We will probably visit the pool again of an afternoon. It is much closer to the place we’re staying for the 2nd half of our time here. Also there is a big library near there too.
Me, I am interested in taking the 2-hour chocolate-making tour offered by what seems to be the world’s most expensive chocolatier—their chocolates are, for example, and this is a midrange example, 96 Euros per kilo. Happily—I think—their tour is 10 Euros and offers some sampling of their specialties at the end.
Below are pictures of this morning’s café stop between the two markets. Boy did I need that rest! It was in a courtyard with a fountain (lots of fountains here, it used to be a Roman thermal springs town). The woman sittin next to Will is Julie, J-F’s sweetie (whose apartment we will be borrowing starting Monday). And then there’s the (usual) view up the street to ?
Off to bed now—
Chapter 3 (July 5-9):
Sorry I’ve been remiss! Too many croissants. Lots of beautiful sights since Saturday, too!
Sunday we went to Les Baux de Provence, a…well it’s like a butte in a valley, upon which people have been living and building for many centuries. The best time (to me) was the 14th-16th or so when robber baron lords-of-all-they-surveyed types controlled the roads in the valleys around and carved rooms and fabulous windy windows out of the soft limestone at the top. See here for more: https://en.wikipedia.org/wiki/Les_Baux-de-Provence
Lydia and Jesse particularly liked this adventure (especially because I kept it pretty secret what kind of place we were going to until we got there). They took off exploring on their own as soon as we got there.
First the cliff edge at the top, then the old town from above (you walk up to the historic site through the old town). We got there at 6 PM to miss the crowds, which worked spectacularly. It closes at 8 but once you’re in, you can stay in as long as you want!

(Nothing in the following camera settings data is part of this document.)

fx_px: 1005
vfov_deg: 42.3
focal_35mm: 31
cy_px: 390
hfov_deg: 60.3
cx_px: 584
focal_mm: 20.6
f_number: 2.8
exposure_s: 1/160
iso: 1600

We picnicked together on pasta salad, bread, cheese, fruit, etc. before Eric and I walked up EVERY staircase and step in the place to explore all the heights, windows, different ages of architecture, etc. It is a place I remember loving in 1986 and I think it hit the spot this time too!

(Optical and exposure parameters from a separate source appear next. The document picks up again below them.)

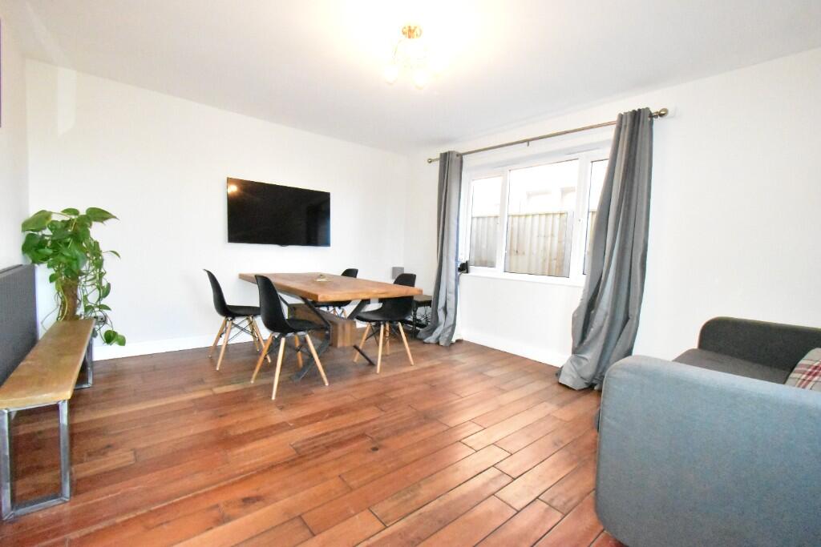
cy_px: 274
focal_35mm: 15
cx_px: 410
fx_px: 342
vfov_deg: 77.3
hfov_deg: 100.4
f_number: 11
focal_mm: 10
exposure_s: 1/200
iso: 25600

We walked down at 9 through the old town, all closed up (tourist shops) and quiet, and drove along home (an hour).
Every morning is pretty much the same—Eric and I go to the market around 8:30, usually meet up with Jean-François, usually sit and have a coffee and croissant at a cafe either before or after doing the marketing. The produce here is AMAZING and that’s mostly what we buy. And eat. And eat. It’s peach/apricot/cherry/melon season right now so we are slurping them all up. Every night the kids say they probably want to be woken up and go to the market with us, and every morning they decide no. They are staying up very late and we are trying to figure out how to re-jigger our schedule to slant things in the direction of NOT sleeping in until 2! More on that later maybe. So we come back from the market with bread and croissants and fruit and sometimes cheese, and eventually everyone gets some for either breakfast or lunch.

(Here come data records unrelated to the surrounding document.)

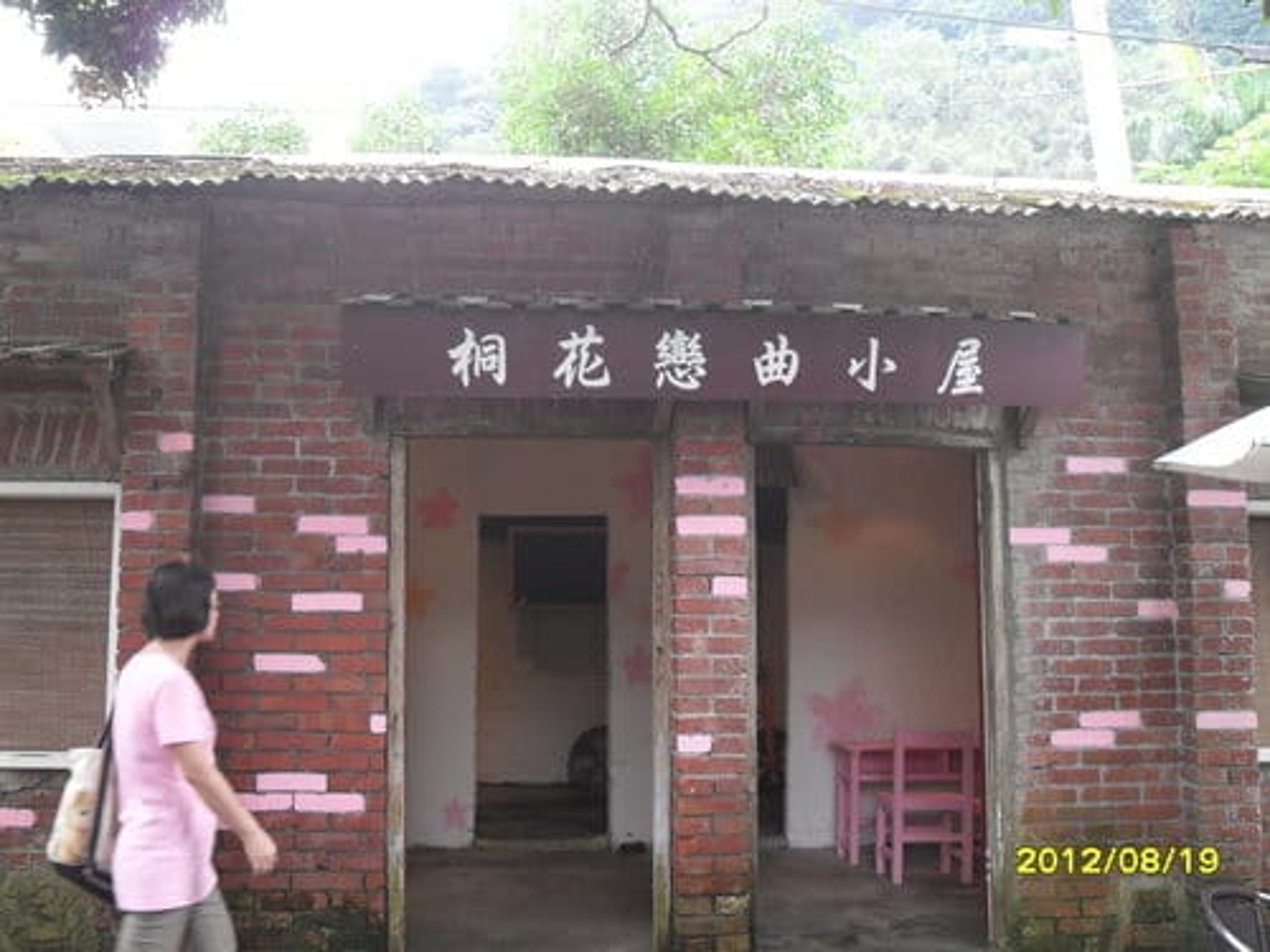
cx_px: 635
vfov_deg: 40.7
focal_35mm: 35
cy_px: 476
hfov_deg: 52.6
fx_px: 1284
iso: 100
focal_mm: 6.2
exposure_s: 1/60
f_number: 2.8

Yesterday I got Jesse & Lydia out of bed at noon with scrambled eggs.
Monday afternoon we all went to the beach near Cassis with Jean-François and his teenage son Esteban. (We rented a car) Again we left around 4 to miss the heat and crowds. Again it worked! After the beach, which was lovely, and the water, which was a great temperature, J-F led us by car to the heights of the famous cliffs/inlets/fjords in that part of the coast—Les Calanques. WOW.